▶ **PROBLEMS TO SOLVE**:
1) Answer these from the time dilation discussion, one line each, marked to match:
(a) In the first post, what measurement times are given for the traveler and for someone on Earth?
(b) How many clocks does the reply assume?
(c) Which clock does the reply call the inertial frame?
2) In one to three sentences, say why the reply in the time dilation discussion calls the linked explanation poor.
3) Resume the time dilation discussion after its final sentence.

▶ **EXTRACT**:
= = = = = = =

If we take the http://www.einstein-online.info/spotlights/Twins traveling twins example to an extreme then we can say that I age slower than people on earth because I'm moving closer to the speed of light.
As such, I could take a measurement at 59 seconds while someone on earth does it at 60.
Still trying to get my head around this.
That link offers a poor explanation that ignores the fact that we can take out the acceleration entirely and still predict the time dilation.
Assume we have 3 clocks. One on Earth, the inertial frame. Another is already moving at speed past Earth, and happens to be perfectly synchronized with Earth as it passes. The third clock is going in the opposite direction of the 2nd. It passes the 2nd some distance away, and at that time, those 2 clocks happen to be perfectly synchronized.
Now, the 3nd clock passes the first clock on Earth some time later and we STILL note that the clocks are not synchronized, even though we have completely eliminated any accelerating reference frames.

= = = = = = =

▶ **DATA SECTION**:

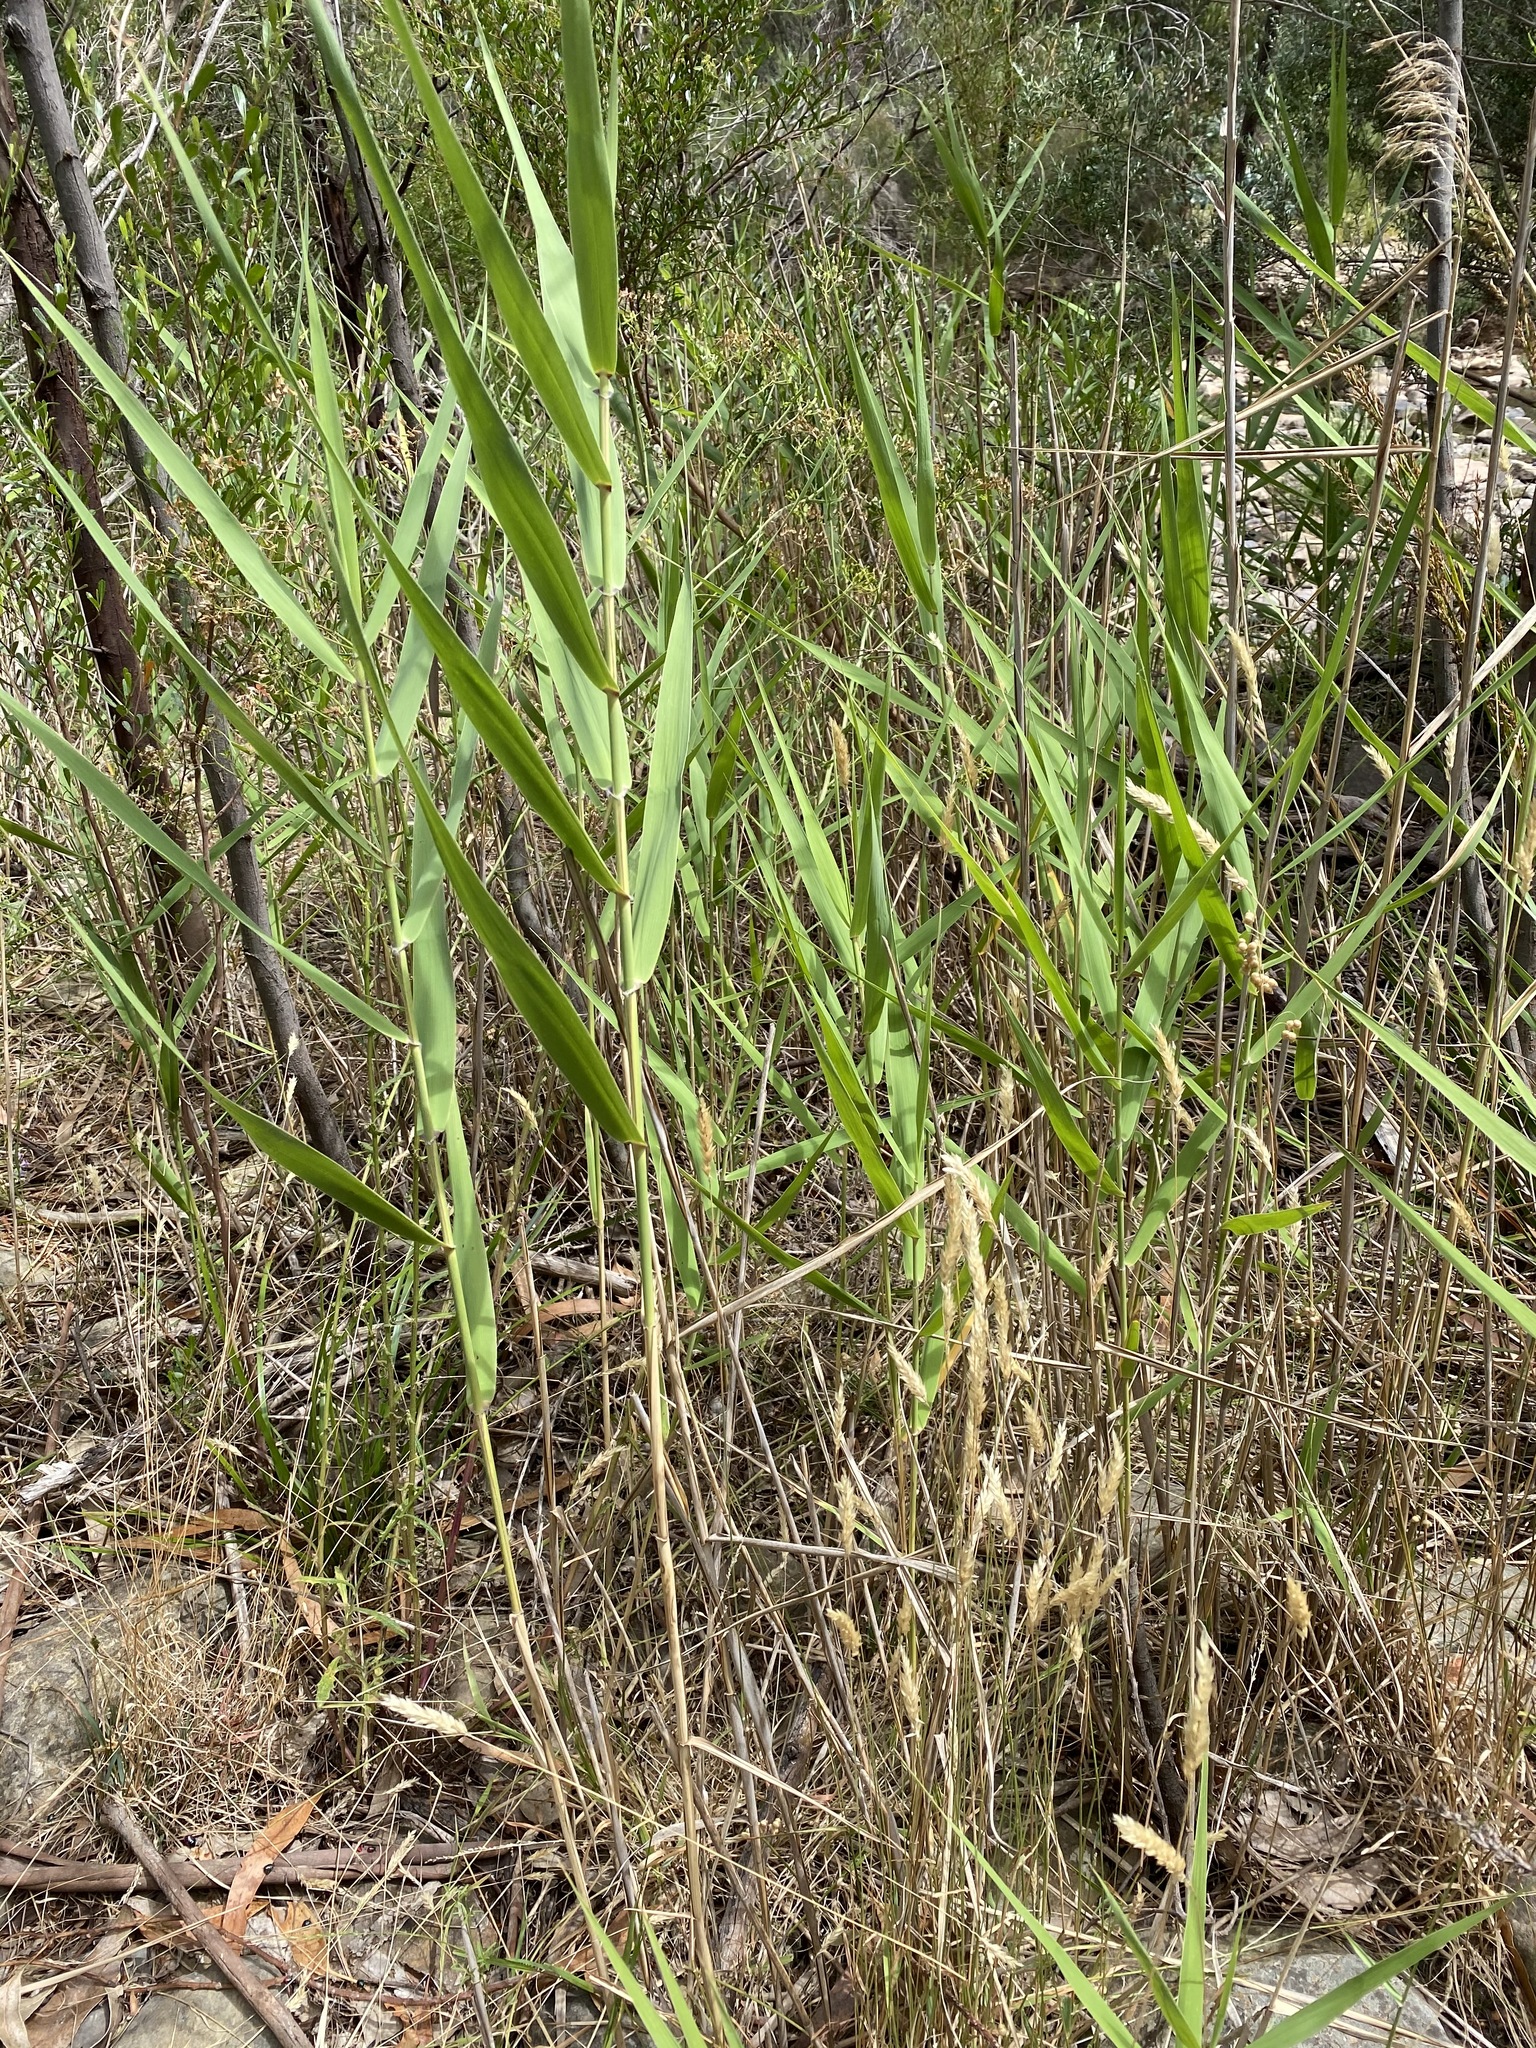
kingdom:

= = = = = = =

▶ **FINAL ANSWERS**:
1)
(a) 59 seconds for the traveler and 60 seconds for someone on Earth.
(b) Three.
(c) The clock on Earth.

2) The reply says the linked explanation ignores that acceleration can be removed entirely and time dilation can still be predicted. Its setup with three clocks has no accelerating reference frame. Even so, the clocks are not synchronized when the third passes Earth.

3)
The actual answer to unravel the paradox is to understand that spacetime paths have different lengths, and that's enough to desynchronize the clocks. The "inertial" clock on Earth has a theoretical spacetime path which moves only in time, but not in space. The other clocks move in both time and space. The magnitude of the length of the spacetime path is what determines a clock's tickrate.
(And again, we're talking about the imaginary, internal clocks which mediate all interactions. Yes, slowing down all the interactions slows down the macroscopic clock, but it's literally that time flows at a different rate, and nothing to do with clocks, as such.)